### RECORDS TO USE:
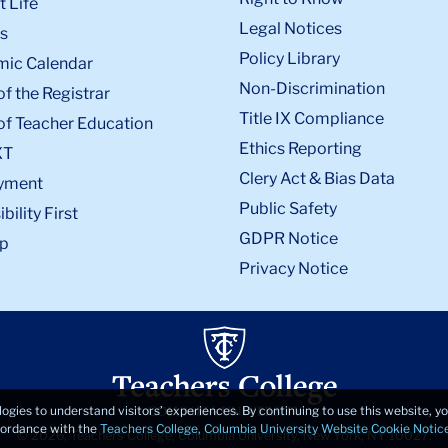
 Life
Legal Notices
s
Policy Library
ic Calendar
Non-Discrimination
of the Registrar
Title IX Compliance
of Teacher Education
Ethics Reporting
XT
Clery Act & Bias Data
yment
Public Safety
bility First
GDPR Notice
p
Privacy Notice
logies to understand visitors’ experiences. By continuing to use this website, 
ccordance with the
Teachers College, Columbia University Website Cookie Notic
© 2026, Teachers College, Columbia University, New York, NY 10027.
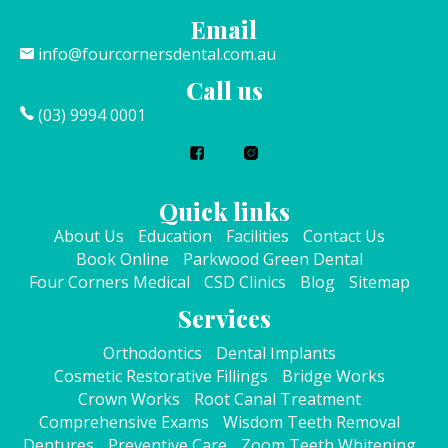
Email
info@fourcornersdental.com.au
Call us
(03) 9994 0001
Quick links
About Us
Education
Facilities
Contact Us
Book Online
Parkwood Green Dental
Four Corners Medical
CSD Clinics
Blog
Sitemap
Services
Orthodontics
Dental Implants
Cosmetic Restorative Fillings
Bridge Works
Crown Works
Root Canal Treatment
Comprehensive Exams
Wisdom Teeth Removal
Dentures
Preventive Care
Zoom Teeth Whitening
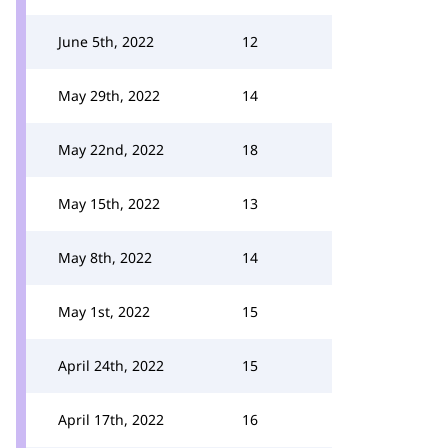
June 5th, 2022
12
May 29th, 2022
14
May 22nd, 2022
18
May 15th, 2022
13
May 8th, 2022
14
May 1st, 2022
15
April 24th, 2022
15
April 17th, 2022
16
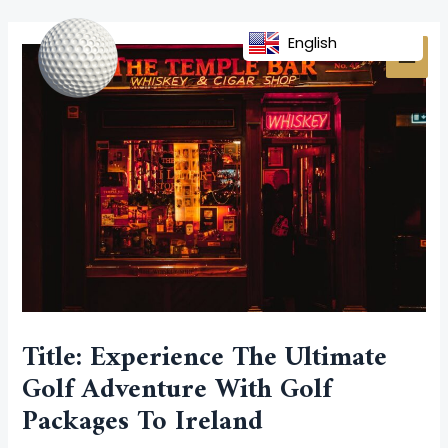
Skip
Post
MAI
to
navigation
English
MEN
content
Title: Experience The Ultimate
Golf Adventure With Golf
Packages To Ireland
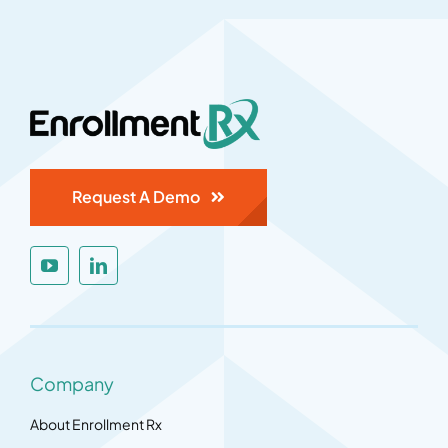
Request A Demo
Company
About Enrollment Rx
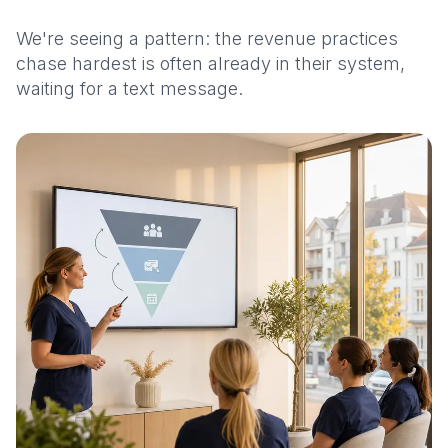
We're seeing a pattern: the revenue practices
chase hardest is often already in their system,
waiting for a text message.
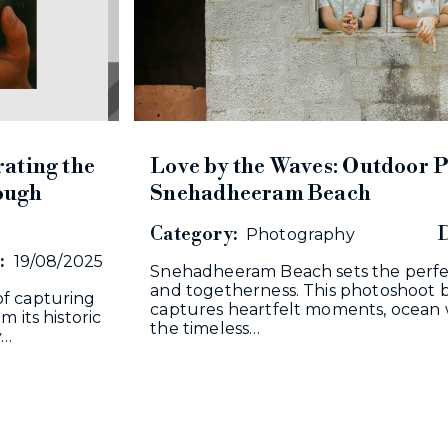
ating the
Love by the Waves: Outdoor P
rough
Snehadheeram Beach
Category:
D
Photography
:
19/08/2025
Snehadheeram Beach sets the perfec
and togetherness. This photoshoot b
f capturing
captures heartfelt moments, ocean 
 its historic
the timeless…
y…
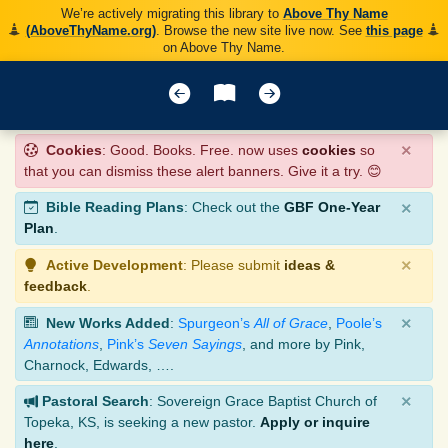
We’re actively migrating this library to
Above Thy Name
(AboveThyName.org)
. Browse the new site live now. See
this page
on Above Thy Name.
×
Cookies
: Good. Books. Free. now uses
cookies
so
that you can dismiss these alert banners. Give it a try. 😊
×
Bible Reading Plans
: Check out the
GBF One-Year
Plan
.
×
Active Development
: Please submit
ideas &
feedback
.
×
New Works Added
:
Spurgeon’s
All of Grace
,
Poole’s
Annotations
,
Pink’s
Seven Sayings
, and more by Pink,
Charnock, Edwards, ….
×
Pastoral Search
: Sovereign Grace Baptist Church of
Topeka, KS, is seeking a new pastor.
Apply or inquire
here
.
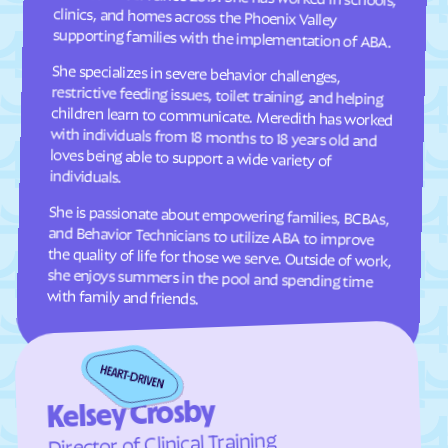
Comer
Commerce
supporting families with the implementation of ABA.
Concord
Conley
She specializes in severe behavior challenges,
restrictive feeding issues, toilet training, and helping
children learn to communicate. Meredith has worked
with individuals from 18 months to 18 years old and
loves being able to support a wide variety of
Conyers
Coolidge
Cordele
Cornelia
Country Club Estates
Covington
individuals.
Crawford
Crawfordville
She is passionate about empowering families, BCBAs,
and Behavior Technicians to utilize ABA to improve
the quality of life for those we serve. Outside of work,
she enjoys summers in the pool and spending time
Crescent
Crooked Creek
Culloden
Cumming
Cusseta-Chattahoochee
with family and friends.
Cuthbert
County
Dacula
Dahlonega
Daisy
Dallas
Dalton
Damascus
Kelsey Crosby
Director of Clinical Training
Danielsville
Danville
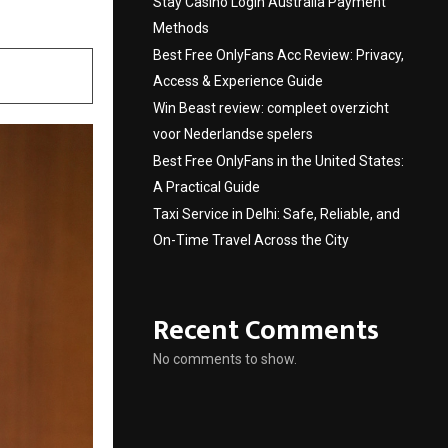
Stay Casino Login Australia Payment
Methods
Best Free OnlyFans Acc Review: Privacy,
Access & Experience Guide
Win Beast review: compleet overzicht
voor Nederlandse spelers
Best Free OnlyFans in the United States:
A Practical Guide
Taxi Service in Delhi: Safe, Reliable, and
On-Time Travel Across the City
Recent Comments
No comments to show.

### WORK TASK:
Copy out the data from the line containing "Stay Casino Login Australia Payment" through the last line, swapping "Recent Comments" for "Latest Comments" and keeping everything else the same.

### WRITTEN RESPONSE:
Stay Casino Login Australia Payment
Methods
Best Free OnlyFans Acc Review: Privacy,
Access & Experience Guide
Win Beast review: compleet overzicht
voor Nederlandse spelers
Best Free OnlyFans in the United States:
A Practical Guide
Taxi Service in Delhi: Safe, Reliable, and
On-Time Travel Across the City
Latest Comments
No comments to show.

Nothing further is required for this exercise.